Through the terms of the deal, Exscientia will pay €50 million, or about $60.6 million U.S., in cash and ordinary shares to acquire Allcyte. Once the deal is complete, Allcyte’s Vienna headquarters will become U.K.-based Exscientia’s European hub.

With the combination of both platforms, Exscientia will be able to take a precision medicine approach to designing drug molecules, ensuring that they’re even more effective at targeting tumor tissues than those designed with Exscientia’s technology alone. The beefed-up platform will also offer more accurate patient selection capabilities for clinical trials.

Allcyte’s technology relies on deep learning to analyze the effects of various drugs on live samples of an individual patient’s tissue, rather than on artificial or animal models.

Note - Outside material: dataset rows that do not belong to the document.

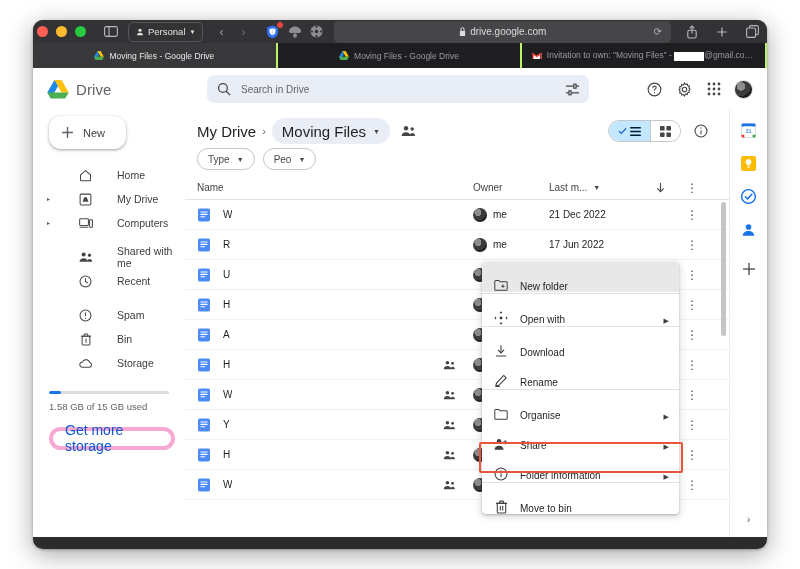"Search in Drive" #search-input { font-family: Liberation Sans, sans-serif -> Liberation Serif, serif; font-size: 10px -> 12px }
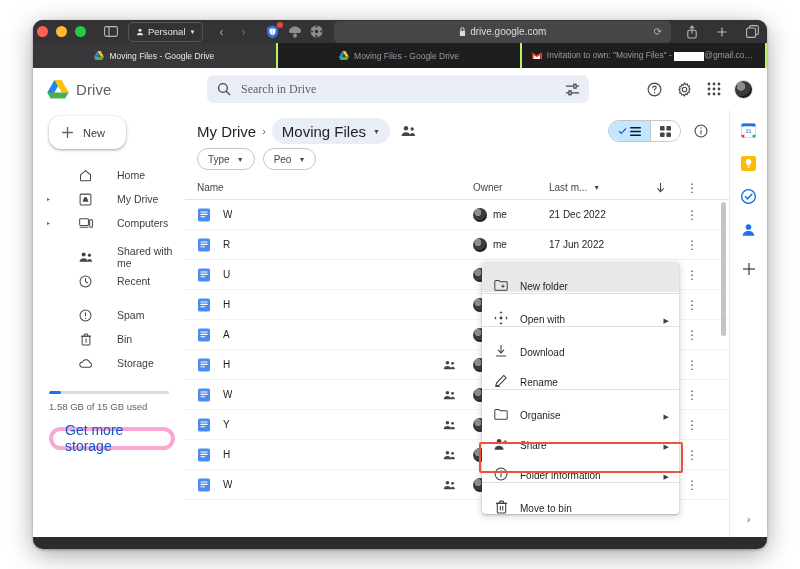"17 Jun 2022" div.col-mod { text: Jun -> Nov }
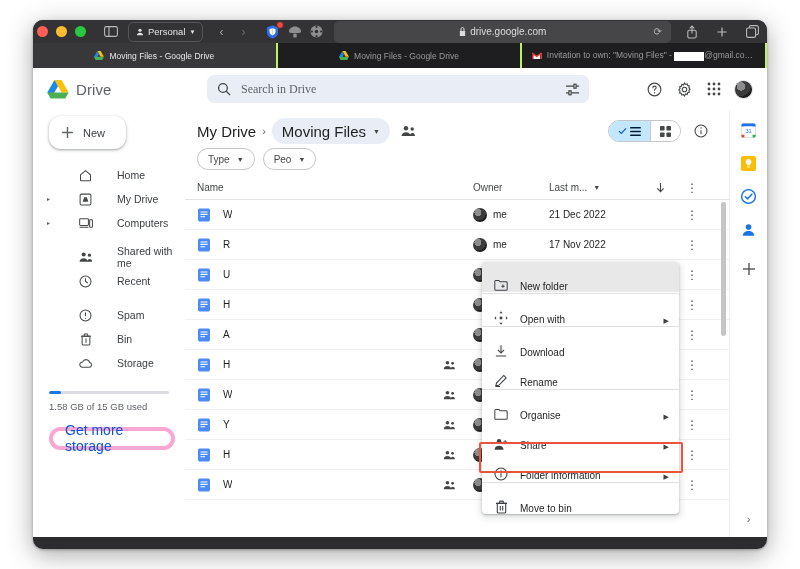"New folder" .menu-item { align-items: flex-end -> flex-start; gap: 12px -> none }
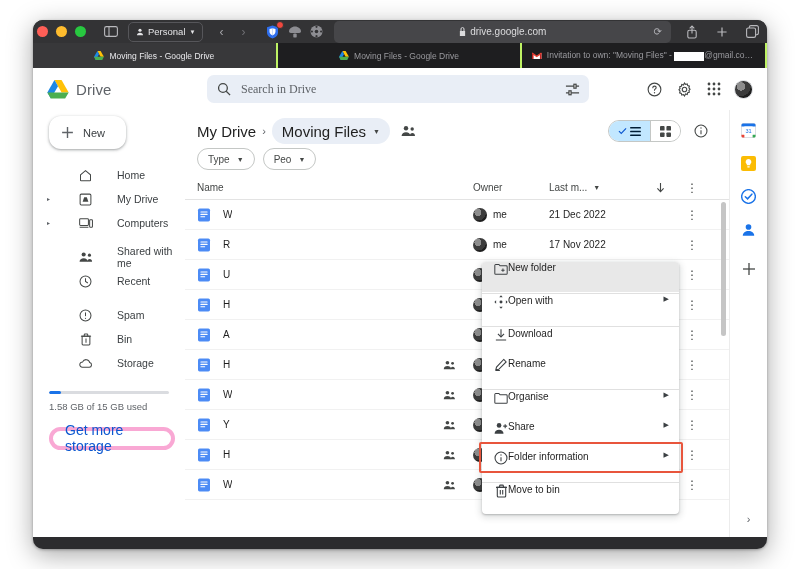"Organise" div.menu-item { order: before "Share" -> after "Share" }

A study of the software found that hematological cancer therapies identified by the AI as patients’ best options were linked to significant improvements in progression-free survival rates compared to the patients’ original treatment plans.

A follow-up analysis confirmed that taking Allcyte’s AI-powered recommendations correlated with better outcomes for cancer patients, while patients who received treatments other than those selected by the platform experienced worse results.

“Allcyte is able to demonstrate what therapy actually works in the individual patient with the most disease-relevant screening platform we have seen,” Exscientia CEO Andrew Hopkins said in a statement. “Combining Allcyte’s platform with Exscientia’s technologies can redefine how drugs are developed, enabling integrated discovery and patient selection.”

The addition of Allcyte’s software to Exscientia’s existing platform will provide a boost to the latter’s drug development efforts, as well as its existing collaborations.

Last month, Exscientia inked a deal to bring its drug discovery talents to Bristol Myers Squibb to the tune of $50 million in upfront payments. That will be followed by another $125 million for proven successes in the short term, plus, if all goes well on the clinical and regulatory fronts, continued milestone payments totaling at least another $1 billion.

That contract came hot on the heels of another influx of funding for Exscientia: In April, the company scored $225 million in series D funding—with help from Bristol Myers Squibb, among other investors—that also provided another $300 million in an equity commitment from SoftBank’s Vision Fund 2, which led the round.